La princesse du château sans fin 1. La princesse du château sans fin

D ans un japon médiéval, le seigneur Oda Nobunaga règne en maître sur un royaume puissant. Cependant, son plus fidèle vassal, Akechi Mitsuhide se rebelle. S’engage alors un duel dont l’issue est incertaine. Deux potentialités surgissent : le vainqueur sera-t-il l’inféodé ou l’empereur ? Aussitôt, la citadelle accompagne ces alternatives en se divisant. Une tour pour accueillir le coup d’état d’une populace révoltée ; une autre où le Shogun a dominé son sujet. Des avenirs qui invitent encore à de multiples éventualités, à des aspirations de vengeances et à des recompositions architecturales déconcertantes !

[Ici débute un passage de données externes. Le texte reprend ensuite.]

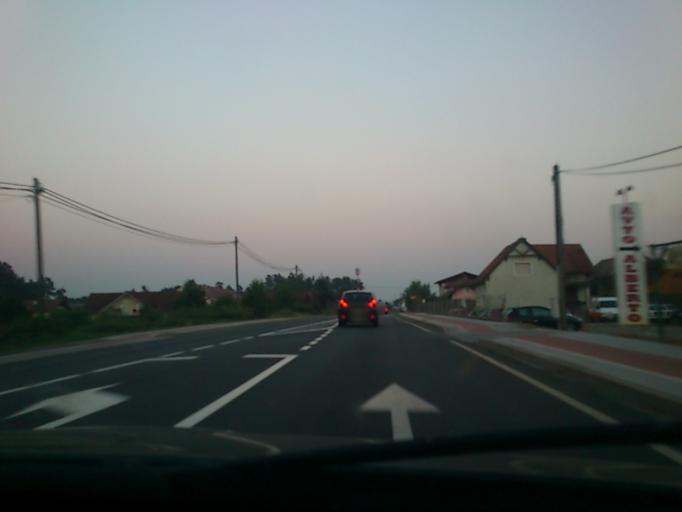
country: SI
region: Miklavz na Dravskem Polju
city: Miklavz na Dravskem Polju
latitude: 46.5142
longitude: 15.6885
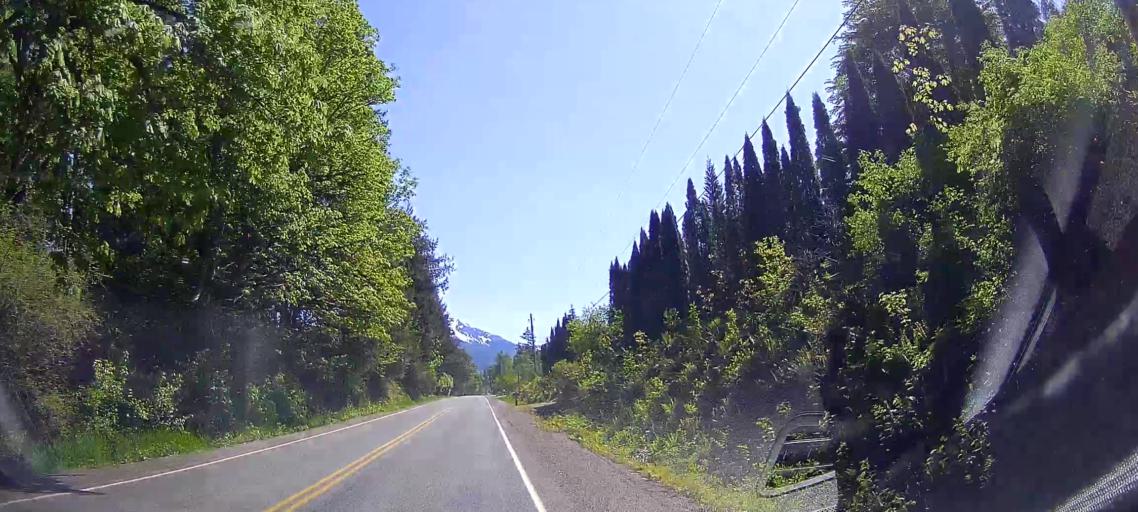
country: US
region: Washington
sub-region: Snohomish County
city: Darrington
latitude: 48.5183
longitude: -121.7568
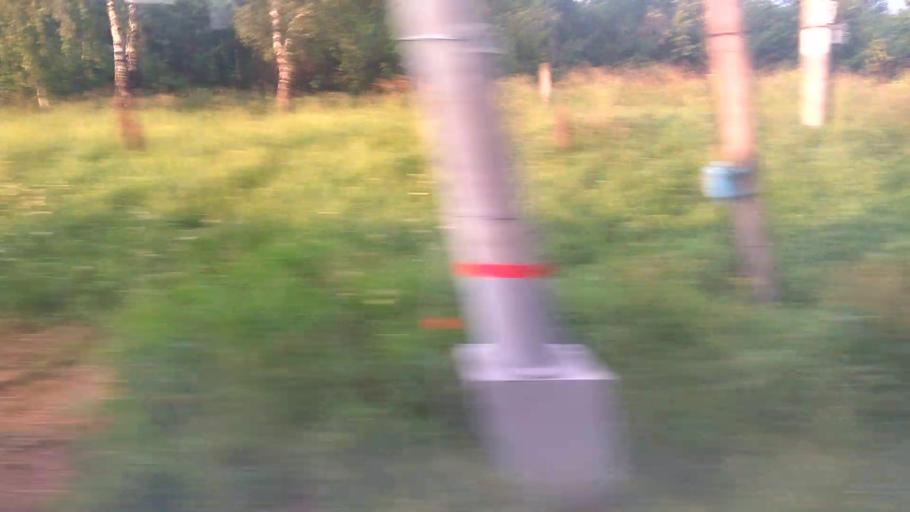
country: RU
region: Moskovskaya
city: Stupino
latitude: 54.8845
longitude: 38.1003
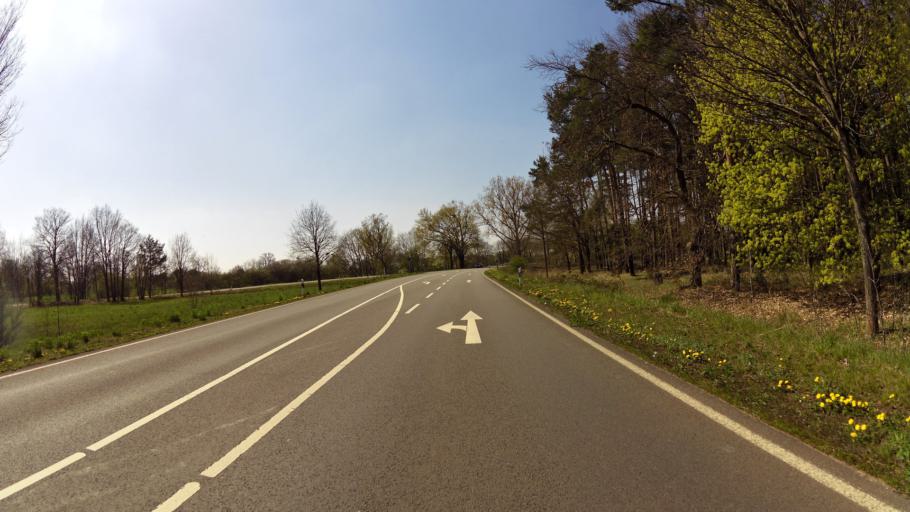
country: DE
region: Saxony-Anhalt
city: Mieste
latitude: 52.4681
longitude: 11.1187
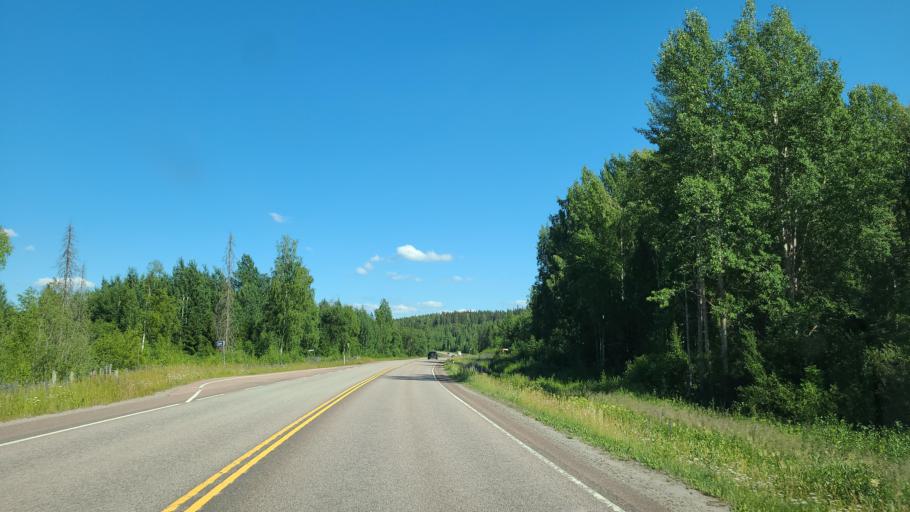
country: FI
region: Central Finland
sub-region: Jyvaeskylae
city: Petaejaevesi
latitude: 62.2734
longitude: 25.3627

Shintarô Kago a développé l’histoire de La princesse du château sans fin pour l’éditeur transalpin Hollow Press. En conséquence, l’ouvrage présente un sens de lecture occidental. Le dessinateur a également opté pour des grandes planches aérées, permettant la fabrication d’un beau volume en grand format offrant une expérience confortable. Et justement, qualifier cette découverte d’ « expérience » n’est pas un vain mot ! En effet, Shintarô Kago est un tenant du mouvement underground de l’archipel nippon. Parmi ses dadas, l’auteur prend plaisir à explorer un genre déstabilisant qui allie l’érotisme au macabre (ero guro nansensu en japonais dans le texte). Imaginez un peu. En l’espèce, il paraît même que l’artiste édulcore ses lubies afin de permettre aux néophytes européens (comme votre humble serviteur) de poser un pied au sein d’un univers seulement « légèrement dérangeant ». Qu’il en soit remercié !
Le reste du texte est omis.